A co-worker of mine was driving several of us to a business dinner in Dublin when the subject of religion in Ireland came up. This younger gentleman left me with this thought, “Oh churches here are dying out. They are attended mostly by the elderly. The younger generation has no need of it.”
As the months passed by, I have looked for evidence either in support or against his assertion. Here are some of my observations.
The parish I attend most often, which I would call a medium size parish, had over 160 baptisms in 2012. Occasionally, young couples are called to the front of the congregation to present their babies for the initial blessing that precedes the Baptismal ceremony. This shows a vibrant community. However, I will admit most of the congregation appears to be the over 40 crowd.
A neighbouring parish has Saturday morning reconciliation for a full 30 minutes. There is a brisk pace of people over 70 who make good use of that confessional. Apparently, nobody under 50 has need of reconciliation.

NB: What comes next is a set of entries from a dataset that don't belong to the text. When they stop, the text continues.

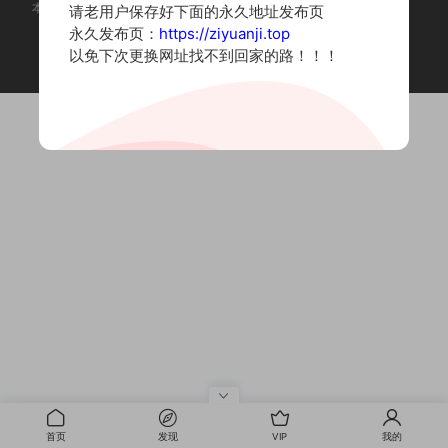
本站为摄影写真图片网站，内容来自网络收集整理，仅作个人学习使用。
请老用户保存好下面的永久地址发布页
如有违法内容请联系删除
永久发布页：
https://ziyuanji.top
Copyright © 2022 资源集
以免下次更换网址找不到回家的路！！！
首页
发现
VIP
我的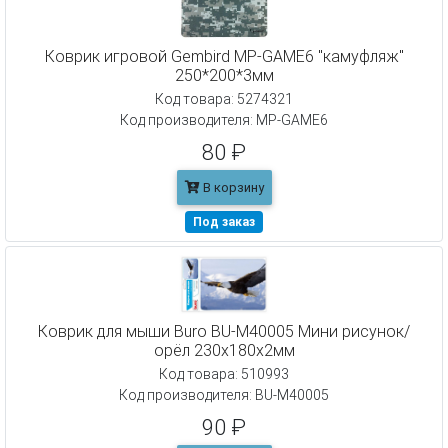
Коврик игровой Gembird MP-GAME6 "камуфляж"
250*200*3мм
Код товара: 5274321
Код производителя: MP-GAME6
80 ₽
В корзину
Под заказ
Коврик для мыши Buro BU-M40005 Мини рисунок/
орёл 230x180x2мм
Код товара: 510993
Код производителя: BU-M40005
90 ₽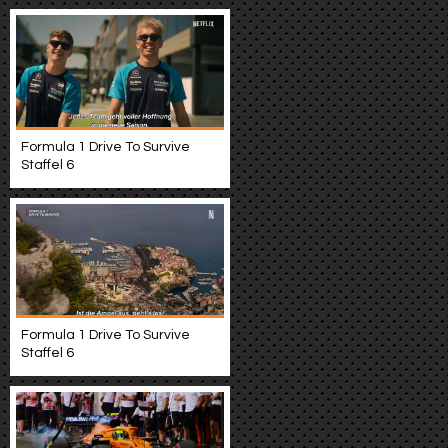
Formula 1 Drive To Survive
Staffel 6
Formula 1 Drive To Survive
Staffel 6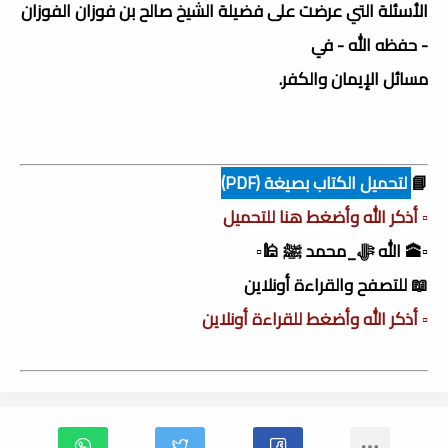
الأسئلة التي عرضت على فضيلة الشيخ صالح بن فوزان الفوزان
- حفظه الله - في
مسائل الإيمان والكفر.
📘
لتحميل الكتاب بصيغة (PDF)
▫️ أذكر الله وأضغط هنا للتحميل
▫️🕋 الله ﷻ_محمد ﷺ 🕌▫️
📖 للتصفح والقراءة أونلاين
▫️ أذكر الله وأضغط للقراءة أونلاين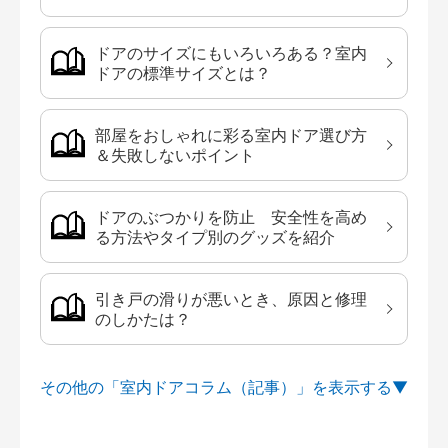
ドアのサイズにもいろいろある？室内
ドアの標準サイズとは？
部屋をおしゃれに彩る室内ドア選び方
＆失敗しないポイント
ドアのぶつかりを防止 安全性を高め
る方法やタイプ別のグッズを紹介
引き戸の滑りが悪いとき、原因と修理
のしかたは？
その他の「室内ドアコラム（記事）」を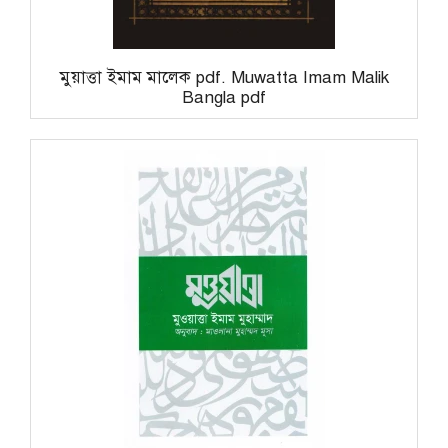
মুয়াত্তা ইমাম মালেক pdf. Muwatta Imam Malik
Bangla pdf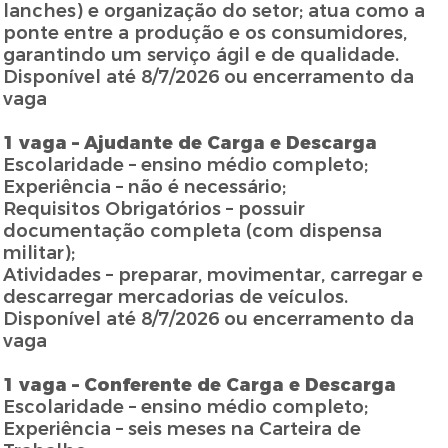
lanches) e organização do setor; atua como a
ponte entre a produção e os consumidores,
garantindo um serviço ágil e de qualidade.
Disponível até 8/7/2026 ou encerramento da
vaga
1 vaga – Ajudante de Carga e Descarga
Escolaridade – ensino médio completo;
Experiência – não é necessário;
Requisitos Obrigatórios – possuir
documentação completa (com dispensa
militar);
Atividades – preparar, movimentar, carregar e
descarregar mercadorias de veículos.
Disponível até 8/7/2026 ou encerramento da
vaga
1 vaga – Conferente de Carga e Descarga
Escolaridade – ensino médio completo;
Experiência – seis meses na Carteira de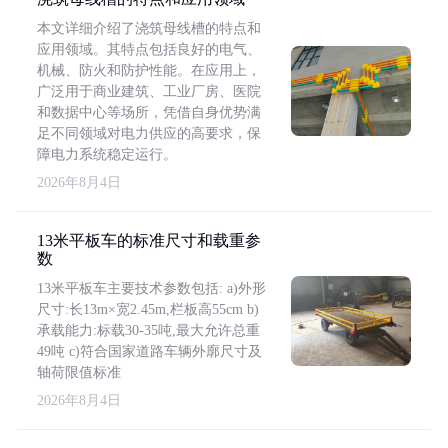
本文详细介绍了浇筑母线槽的特点和
应用领域。其特点包括良好的电气、
机械、防火和防护性能。在应用上，
广泛用于商业建筑、工业厂房、医院
和数据中心等场所，凭借自身优势满
足不同领域对电力供应的高要求，保
障电力系统稳定运行。
2026年8月4日
13米平板车的标准尺寸和载重参
数
13米平板车主要技术参数包括: a)外形
尺寸:长13m×宽2.45m,栏板高55cm b)
承载能力:标载30-35吨,最大允许总重
49吨 c)符合国家道路车辆外廓尺寸及
轴荷限值标准
2026年8月4日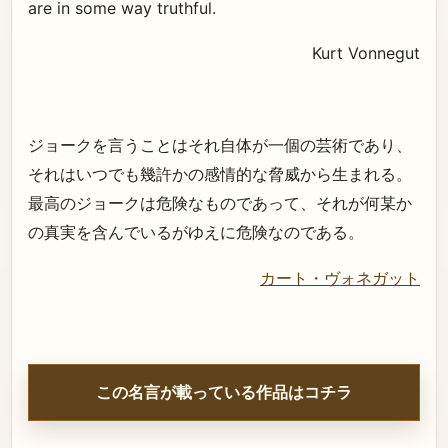
are in some way truthful.
Kurt Vonnegut
ジョークを言うことはそれ自体が一個の芸術であり、
それはいつでも幾許かの感情的な脅威から生まれる。
最高のジョークは危険なものであって、それが何某か
の真実を含んでいるがゆえに危険なのである。
カート・ヴォネガット
この名言が載っている作品はコチラ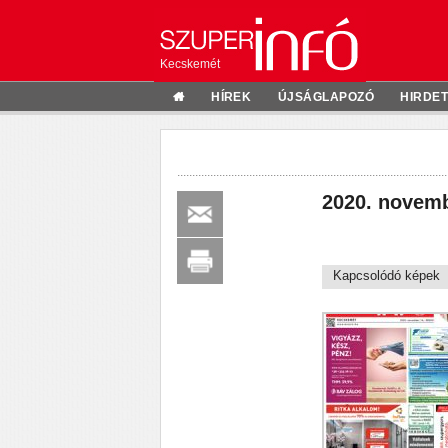
Kecskemét
HÍREK
ÚJSÁGLAPOZÓ
HIRDE
2020. novemb
Kapcsolódó képek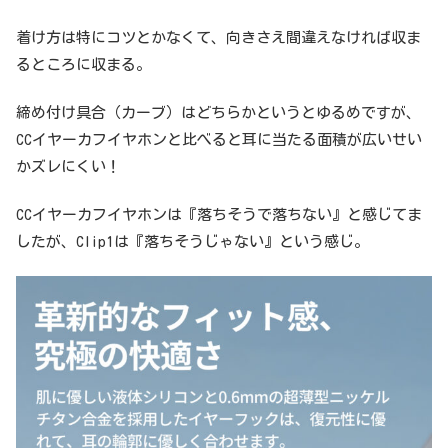
着け方は特にコツとかなくて、向きさえ間違えなければ収ま
るところに収まる。
締め付け具合（カーブ）はどちらかというとゆるめですが、
CCイヤーカフイヤホンと比べると耳に当たる面積が広いせい
かズレにくい！
CCイヤーカフイヤホンは『落ちそうで落ちない』と感じてま
したが、Clip1は『落ちそうじゃない』という感じ。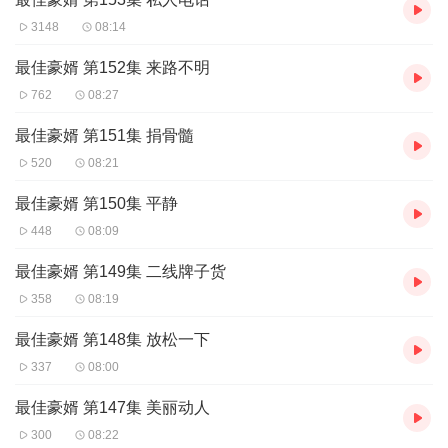
3148
08:14
最佳豪婿 第152集 来路不明
762
08:27
最佳豪婿 第151集 捐骨髓
520
08:21
最佳豪婿 第150集 平静
448
08:09
最佳豪婿 第149集 二线牌子货
358
08:19
最佳豪婿 第148集 放松一下
337
08:00
最佳豪婿 第147集 美丽动人
300
08:22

I was walking outside the Main Post office in Dublin (the one that was the site of the Easter Uprising that led to independence for the Irish people). I saw a significant table set up to introduce people to Islam. The gentlemen were there to answer questions. Brochures were available for the taking. I saw no evidence of Christian evangelization.
Parish buildings have been converted for secular uses. One is now a very popular restaurant. Another has become the site of the Dublin Tourism Centre.

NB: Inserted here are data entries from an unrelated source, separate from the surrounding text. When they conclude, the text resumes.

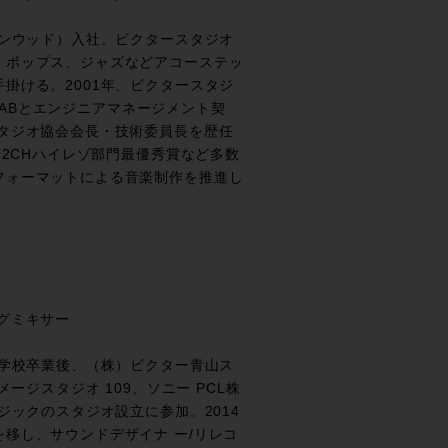
ケンウッド）入社。ビクタースタジオ
、ポップス、ジャズなどアコーステッ
掛ける。2001年、ビクタースタジ
S LABとエンジニアマネージメント契
スタジオ協会会長・技術委員長を歴任
 2CHハイレゾ部門最優秀賞など多数
フォーマットによる音楽制作を推進し
氏
グミキサー
門学校卒業後、（株）ビクター青山ス
メージスタジオ 109、ソニー PCL株
ジックのスタジオ設立に参加。2014
移し、サウンドデザイナ ー/リレコ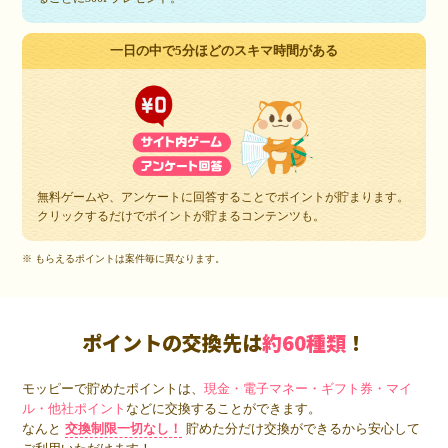
一日の中で5分ほどのスキマ時間がある
無料ゲームや、アンケートに回答することでポイントが貯まります。
クリックするだけでポイントが貯まるコンテンツも。
※ もらえるポイントは案件毎に異なります。
ポイントの交換先は
約60種類
！
モッピーで貯めたポイントは、
現金・電子マネー・ギフト券・マイ
ル・他社ポイント
などに交換することができます。
なんと
交換制限一切なし！
貯めた分だけ交換ができるから安心して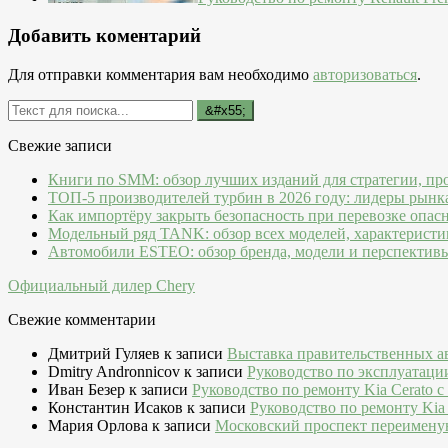
Добавить коментарий
Для отправки комментария вам необходимо
авторизоваться
.
Свежие записи
Книги по SMM: обзор лучших изданий для стратегии, пр
ТОП-5 производителей турбин в 2026 году: лидеры рынк
Как импортёру закрыть безопасность при перевозке опас
Модельный ряд TANK: обзор всех моделей, характеристи
Автомобили ESTEO: обзор бренда, модели и перспектив
Официальный дилер Chery
Свежие комментарии
Дмитрий Гуляев
к записи
Выставка правительственных а
Dmitry Andronnicov
к записи
Руководство по эксплуатаци
Иван Безер
к записи
Руководство по ремонту Kia Cerato c
Константин Исаков
к записи
Руководство по ремонту Kia 
Мария Орлова
к записи
Московский проспект переимену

Clearly, Ireland identifies itself as predominantly Catholic. No one can deny that. But as in the US, the public discourse does not support this. There is a general silencing of conversation about faith. The US is more advanced in this technique but the Irish tend towards all things American. They will likely progress quickly to this diabolical secularism which strives to eliminate religion. They just need to suppress that pesky religious education.
But that is happening as well. The country’s education minister is pushing for an end to religious education in all schools.
Caution though! We should not fear the challenges we face lest we fall into what Pope Francis refers to in The Joy of the Gospel when he says “A tomb psychology [which] develops and slowly transforms Christians into mummies in a museum. Disillusioned with reality, with the Church and with themselves, they experience a constant temptation to cling to a faint melancholy, lacking in hope, which seizes the heart like “the most precious of the devil’s potions”.” He sees the impact on our evangelization efforts and pushes us to remember the following, “Let us not allow ourselves to be robbed of the joy of evangelization!”
You see, evangelization is a joy. We may face new challenges not seen before which seem daunting. Using the gift of intellect, our challenge becomes determining how best to tackle the evangelization problems of our time.
Think this is a big challenge? Recall the challenge the Apostles were given? “Go therefore and teach and make disciples of all nations, baptizing them in the name of the Father, and of the Son, and of the Holy Spirit, teaching them to observe all that I have commanded you.”
When you begin to feel our challenge is big, look at what they accomplished! Now go forth.